Reynoldson Mompoint
Gonaives, le 25 juin 2025
Il fallait s’y attendre. Entre un Conseil Présidentiel de Transition (CPT) dont la légitimité est aussi friable qu’un biscuit dans la boue, et une Primature qui n’a de gouvernement que le nom, le seul accord réel, solide, et apparemment sincère qui les unit, c’est celui de s’accrocher au pouvoir. Tout le reste ? De la poudre aux yeux. De la rhétorique pour les naïfs. De la distraction pour anesthésier un peuple exsangue.
Ils ne s’entendent ni sur la sécurité, ni sur l’économie, encore moins sur l’organisation des élections. Mais sur le fauteuil ? Là, oui. Là, tout à coup, on parle d’une seule voix.
Un théâtre d’ombres pour un peuple aveuglé. Depuis des semaines, le CPT joue au gouvernement. Il palabre, il consulte, il compose, il décompose. Il promet la rupture, l’inclusion, la transition vertueuse… mais dans les faits, il reproduit exactement les mêmes pratiques mafieuses qui ont coulé les gouvernements précédents. La Primature, elle, semble plus préoccupée par la gestion des budgets que par la gestion de la crise. Et entre les deux, les seuls mots qui circulent avec fluidité sont : partage, position, préséance.

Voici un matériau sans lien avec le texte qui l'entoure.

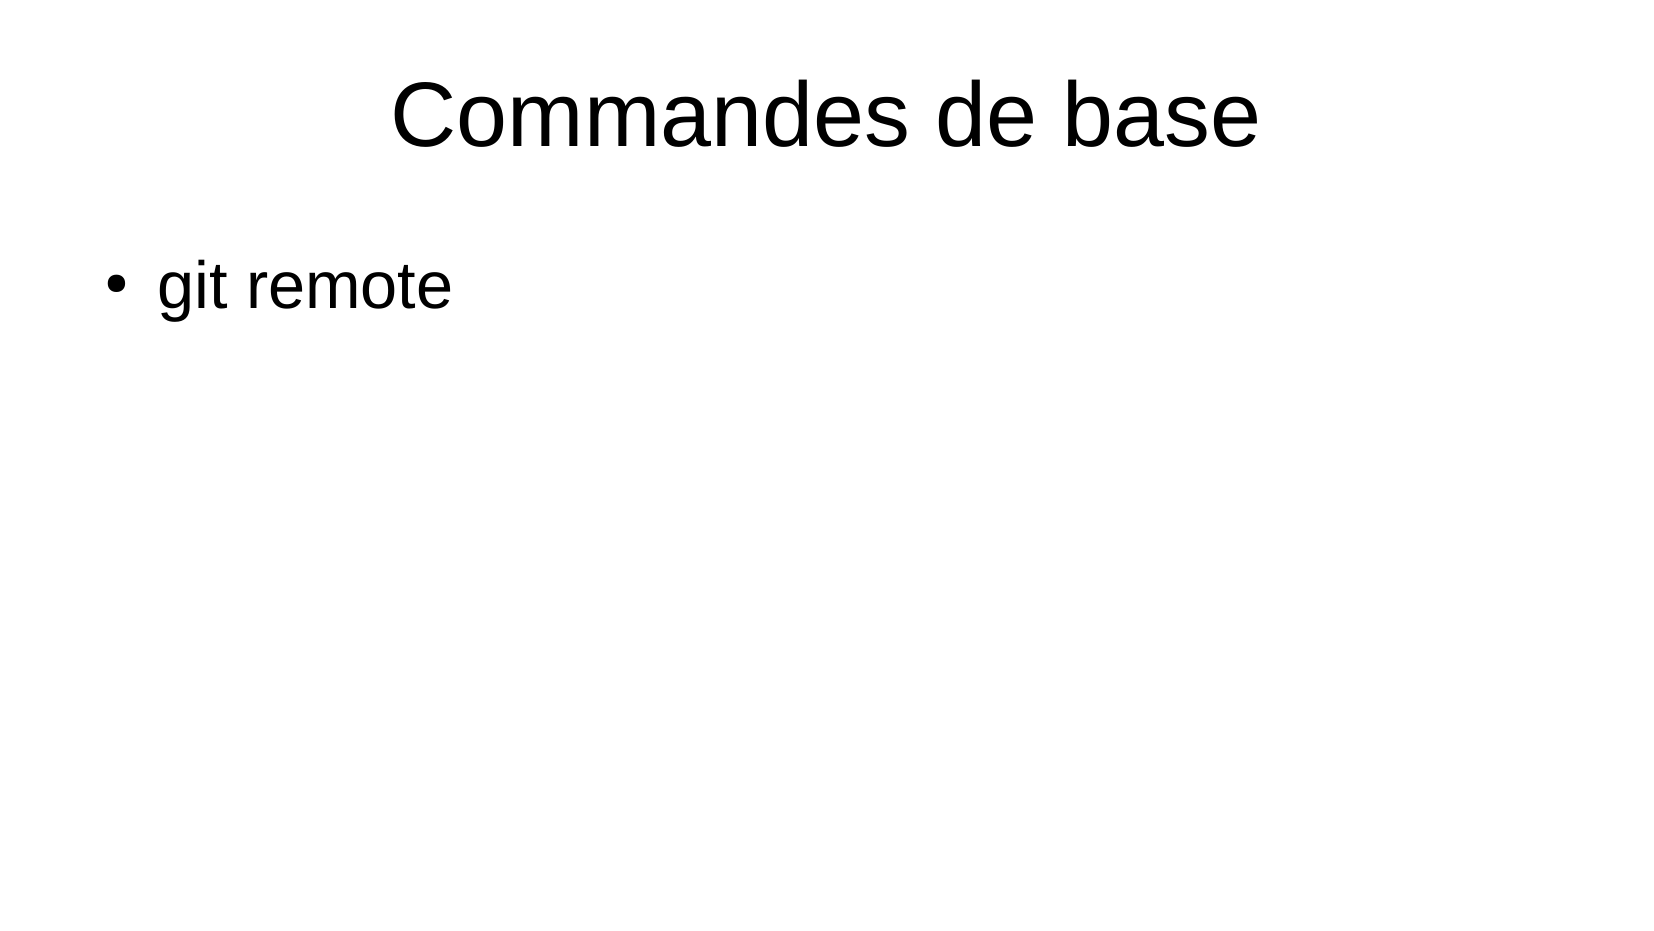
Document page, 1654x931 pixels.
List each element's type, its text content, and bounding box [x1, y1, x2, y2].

title Commandes de base [82, 37, 1571, 193]
list git remote [86, 248, 1576, 788]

On croyait naïvement que cette transition aurait été celle de la refondation. Au contraire, c’est la prolongation du même système avec de nouveaux visages, certains anciens recyclés, d’autres nouveaux corrompus avant l’heure.

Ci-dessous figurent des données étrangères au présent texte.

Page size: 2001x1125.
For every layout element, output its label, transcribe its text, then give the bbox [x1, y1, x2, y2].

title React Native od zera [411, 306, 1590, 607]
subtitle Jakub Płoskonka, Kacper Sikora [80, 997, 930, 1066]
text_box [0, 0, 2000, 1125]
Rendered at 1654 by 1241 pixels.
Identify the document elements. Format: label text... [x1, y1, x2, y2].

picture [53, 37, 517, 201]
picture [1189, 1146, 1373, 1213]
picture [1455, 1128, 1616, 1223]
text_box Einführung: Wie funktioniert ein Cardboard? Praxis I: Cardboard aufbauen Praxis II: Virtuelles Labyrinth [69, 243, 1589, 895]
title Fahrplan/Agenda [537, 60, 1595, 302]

Gouverner ? Non. Survivre politiquement ? Oui.
Ni plan de désarmement, ni feuille de route électorale crédible, ni politique de relance économique, ni engagement envers les déplacés internes. Mais des manœuvres en coulisses, oui. Des promesses de postes pour apaiser les frustrations internes, oui. Des alliances contre nature pour maintenir l’équilibre d’un pouvoir sans mandat, oui.

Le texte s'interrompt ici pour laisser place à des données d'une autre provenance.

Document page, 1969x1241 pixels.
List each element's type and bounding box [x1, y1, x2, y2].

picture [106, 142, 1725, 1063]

Ils ne veulent pas gouverner. Ils veulent durer. Et dans ce pays, durer, c’est tout ce qui compte. Même si cela implique de marcher sur les cadavres, d’ignorer les cris des mères, de détourner les regards devant les camps de déplacés, de faire la sourde oreille face aux étudiants qui fuient les tirs à l’université.
Un deal silencieux : « Tu ne me déranges pas, je ne te dérange pas ». Le vrai pacte entre le CPT et la Primature n’est pas écrit, mais il est palpable : Pa gen tèt chaje. Chacun garde son territoire, son budget, ses affidés. L’essentiel, c’est de faire semblant de fonctionner, de faire durer le spectacle. À défaut d’être efficaces, ils sont synchronisés dans l’immobilisme.
Les projets de réforme constitutionnelle ? Au frigo.
La Commission pour la sécurité ? Inexistante. Les promesses aux syndicats ? Poussière.
Mais pendant ce temps, les voitures officielles roulent. Les gardes du corps sont payés. Les per diem circulent. Et la misère elle, ne fait que s’aggraver.
Le peuple ? Un détail gênant. Ce qui est le plus révoltant, c’est cette indifférence crasse au sort du peuple. Comme si gouverner, aujourd’hui en Haïti, c’était gérer une entreprise sans clients. La rue n’intéresse que lorsqu’il faut envoyer la police pour disperser les protestations. Le citoyen n’est convoqué que pour applaudir ou subir.
Haïti est aujourd’hui dirigée par des gestionnaires d’agonie. Le CPT et la Primature ne cherchent pas à soigner la patiente République. Ils veulent juste qu’elle ne meure pas avant leur mandat. Ils veulent une République zombie : ni vivante, ni morte. Juste assez stable pour garder le fauteuil chaud, mais pas assez debout pour exiger des comptes.
L’histoire retiendra qu’en 2025, après tant de morts, tant d’exils, tant d’espérances piétinées, les dirigeants de transition ont choisi de protéger leur pouvoir plutôt que le peuple. L’histoire retiendra que pendant que les enfants mouraient de faim dans les camps de Carrefour, pendant que les gangs recrutaient à ciel ouvert, pendant que les écoles restaient fermées, ceux-là jouaient à qui aura le dernier mot dans un gouvernement sans autorité.
Mais l’histoire retiendra aussi qu’aucun pouvoir ne dure éternellement. Et quand un jour, les comptes seront demandés. Et ce jour-là, ils ne s’entendront plus. Ni pour se défendre, ni pour fuir.